# Newbie on the way: need suggestions on maintainace



## sinepi (Mar 30, 2004)

I bought a 1997 Nissan Maxima about one and a half month ago. It has 98K on the odermeter at that time. I drove almost another 800miles after I bought it. I need to have a long trip in the coming two weeks, and therefore I want to do some necessary maintainance before I leave. I am a newbie and I am not sure which is required for maintainance. So I made a small list based on the manual, and I am hoping the experts here can give me suggestions and advices so that I can have a nice and safe trip. Thanks inadvance. 
BTW, I don't have the maintainance record from the first owner, so I don't know which I should start with. 


The first three have already been done, 
1. Air filter change. -- Done.
2. Engine oil and oil filter change. -- Done.
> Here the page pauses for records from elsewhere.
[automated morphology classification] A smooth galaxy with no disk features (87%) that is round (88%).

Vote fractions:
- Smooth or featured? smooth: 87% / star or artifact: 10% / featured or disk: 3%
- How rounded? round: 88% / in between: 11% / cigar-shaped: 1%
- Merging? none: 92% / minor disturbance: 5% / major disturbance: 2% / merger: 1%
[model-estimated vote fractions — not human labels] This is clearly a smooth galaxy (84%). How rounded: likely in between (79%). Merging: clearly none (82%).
The oil that I used is Exxon 5W-30, not sure if it is ok. The filter is STF brand, is it good or not? I used to plan to buy a higher priced one, but the Autozone guys told me it not necessary to use those high priced oil filter, are they correct?
3. Coolant change. -- Done.

The following is still on planning, not sure if I need to do them. And also not sure if I am missing something that is crutial to maintain at this milage. 
4. spark plug. I saw there is a "SCH-PLATINUM+4" in Autozone, but $5.99 each. I need 6 if I want to replace all. Do I need to change them? Also, in Autozone, "BOSCH-PLATINUM+4" and "BOSCH-PLATINUM_2" both said ** ALREADY GAPPED FROM THE FACTORY - DO NOT RE-GAP **, while the cheapest one "BOSCH-PLATINUM" didn't say that. Does it mean that I need to re-gap it if I buy that one? How? 
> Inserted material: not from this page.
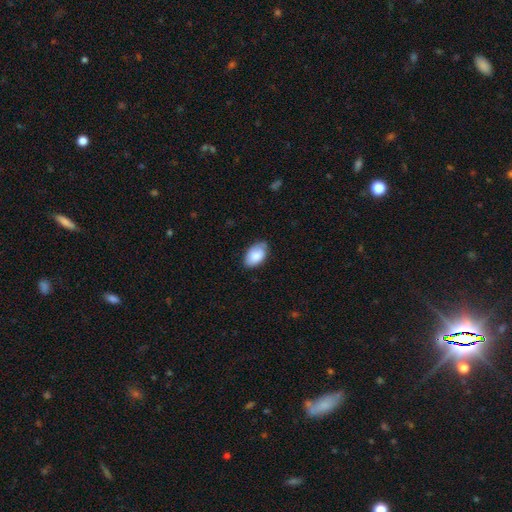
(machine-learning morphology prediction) smooth-or-featured: smooth: 81% | featured or disk: 13% | star or artifact: 6%
  how-rounded: in between: 94% | round: 5% | cigar-shaped: 1%
  merging: none: 71% | minor disturbance: 24% | major disturbance: 4% | merger: 1%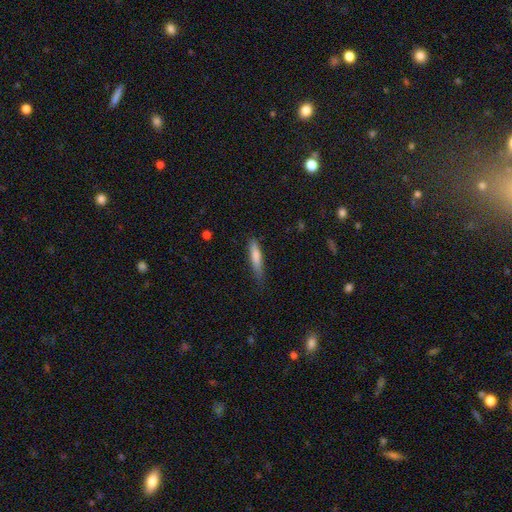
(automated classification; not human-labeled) Smooth or featured? Predicted: smooth (p=0.78). How rounded? Predicted: cigar-shaped (p=0.84). Merging? Predicted: none (p=0.69).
5. brake pad. The pad now still has almost 0.5cm left, do I need to change them?

6. In the manual, it also says "inspect fule line every 30K". I am not clear about what it means. Do I need to check it? And it also talk about the fuel filter, do I also need to change it? 
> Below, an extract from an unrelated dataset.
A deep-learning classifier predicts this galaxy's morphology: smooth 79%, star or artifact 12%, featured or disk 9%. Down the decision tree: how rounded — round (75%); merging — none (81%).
That's what I can think of so far. I'd really appreciate any suggestions from you. Best thanks!


----------



## Terran (May 7, 2004)

Don't buy that bosch crap. You should only use NGK. Plats are the what comes on the max from the factory, but copper can also be used and if anything will perform better. Coppers cost 1/5 as much but should be replace every 30k instead of 60k with the plats. You can get plugs from JRnissan.com and use promo code "maxima" for a total of 25% off nissan list. The coppers are nissan part number 22401-50Y05 and will cost like $1.60ea. plus shipping if I remember correctly. You may want to look into replacing the fuel filter and pcv valve too. Check out maxima.org and read the faqs and that'll probably answer all your questions on how to do these (or you can post if not).


----------



## lawabidn (Mar 28, 2004)

yeah, stay with stock NGKs... I cant tell you how many times Maximas come in with misses and bad idles from Bosch plugs! You should be able to get 90k from your platnums

If your pads get less than 3-4/32ths... I would replace them, as they are prob warping the rotors by now anyways (normal prob with Max brakes, unless you drive all highway)

If the fuel filter looks old or covered with lots of dust, I would consider changing it.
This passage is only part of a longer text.